I have two HBase clusters (running version 0.98.6-cdh5.3.8) with multiple tables being replicated from one cluster to the other. Some of the tables no longer need to be replicated so I want to alter the REPLICATION_SCOPE value from 1 to 0 for those tables. One caveat, I cannot easily stop either of the clusters, so this has to be done on a live environment.
All the documentation I found online indicates that you need to disable the table before you can alter the replication scope, for example :
hbase> disable 'example_table'
hbase> alter 'example_table', {NAME => 'example_family', REPLICATION_SCOPE => '1'}
hbase> enable 'example_table'
However, I cannot find any information on what will happen to a live table when it is temporarily disabled then re-enabled. Will there be missing gaps in data or will the application that uses the table crash?
Also, I have read somewhere that in newer releases of HBase (> 0.94) you can alter tables without having to disable them. All the examples I found online regarding the alter HBase shell command do not mention anything about having to disable the table first.
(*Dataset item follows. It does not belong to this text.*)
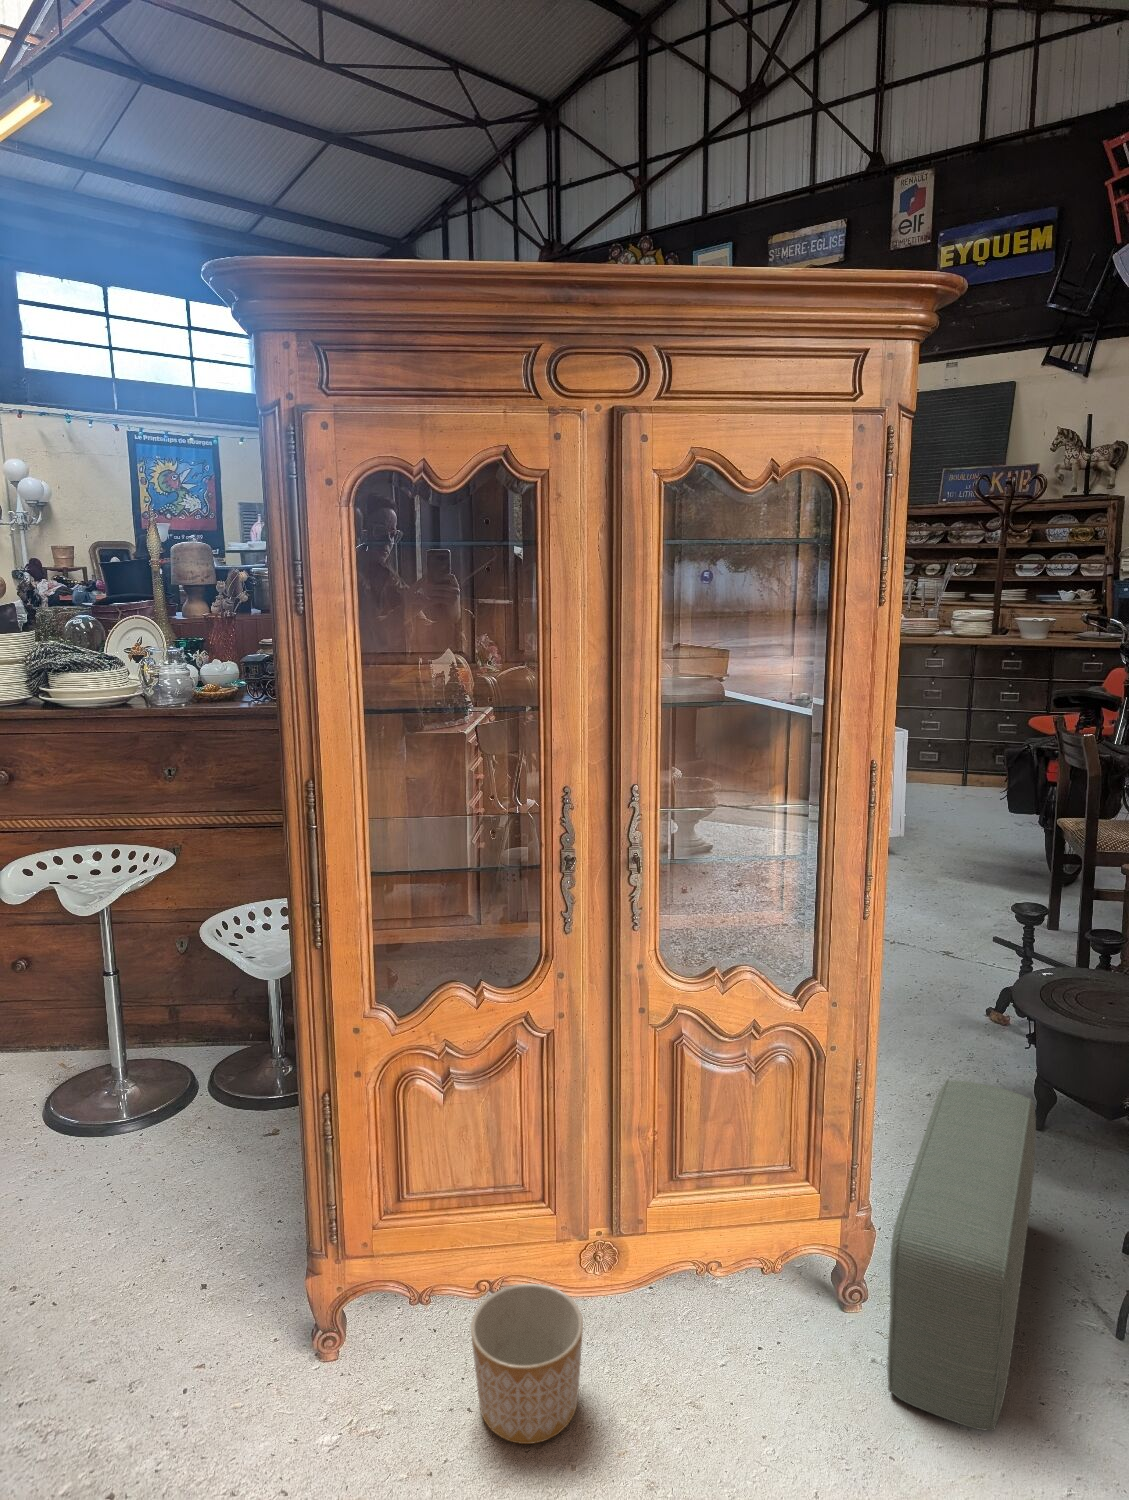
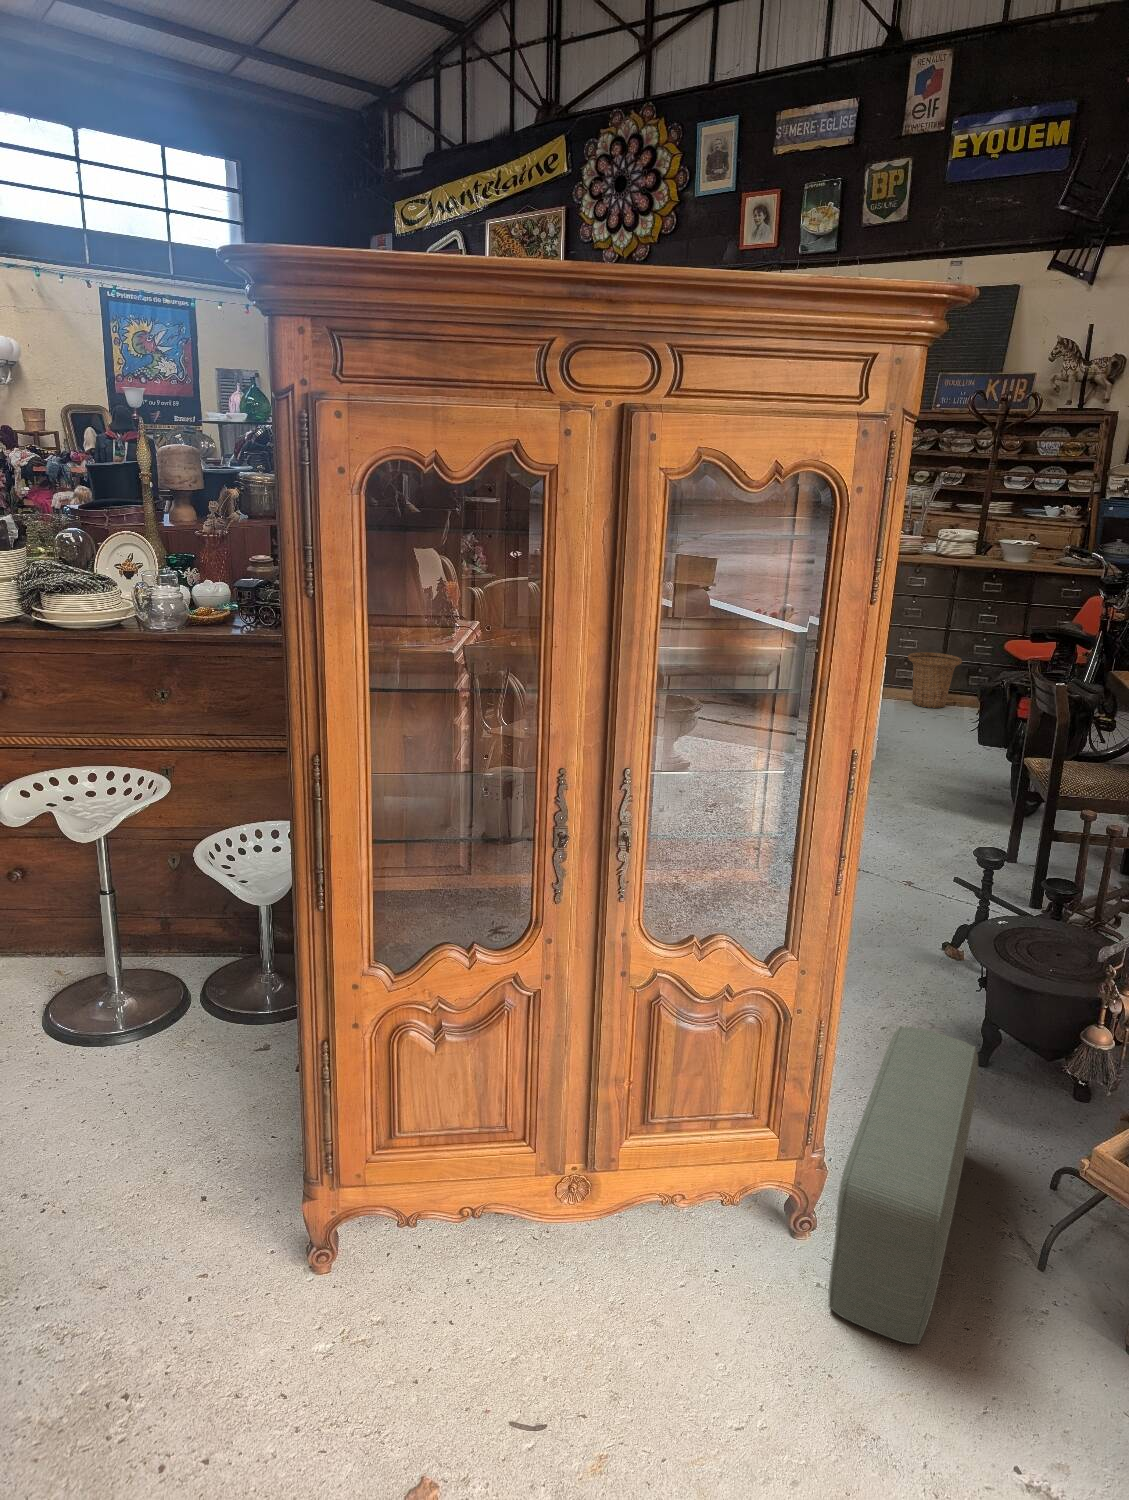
basket: none [932,735,988,790] -> present [908,652,962,708]
planter: present [471,1284,583,1444] -> none [458,1211,559,1351]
To test this out, I altered the replication scope value of an 'enabled' table in a sandbox environment and it appears to have accepted the change:
Updating all regions with the new schema...
0/1 regions updated.
1/1 regions updated.
Done.
So now I am confused. My questions are as follow:
Do I actually NEED to disable a table before I alter the replication scope?
If so, how will this affect the everything else that relies on that table being enabled?
Or is there a better way of turning off replication for a particular table while keeping everything else running?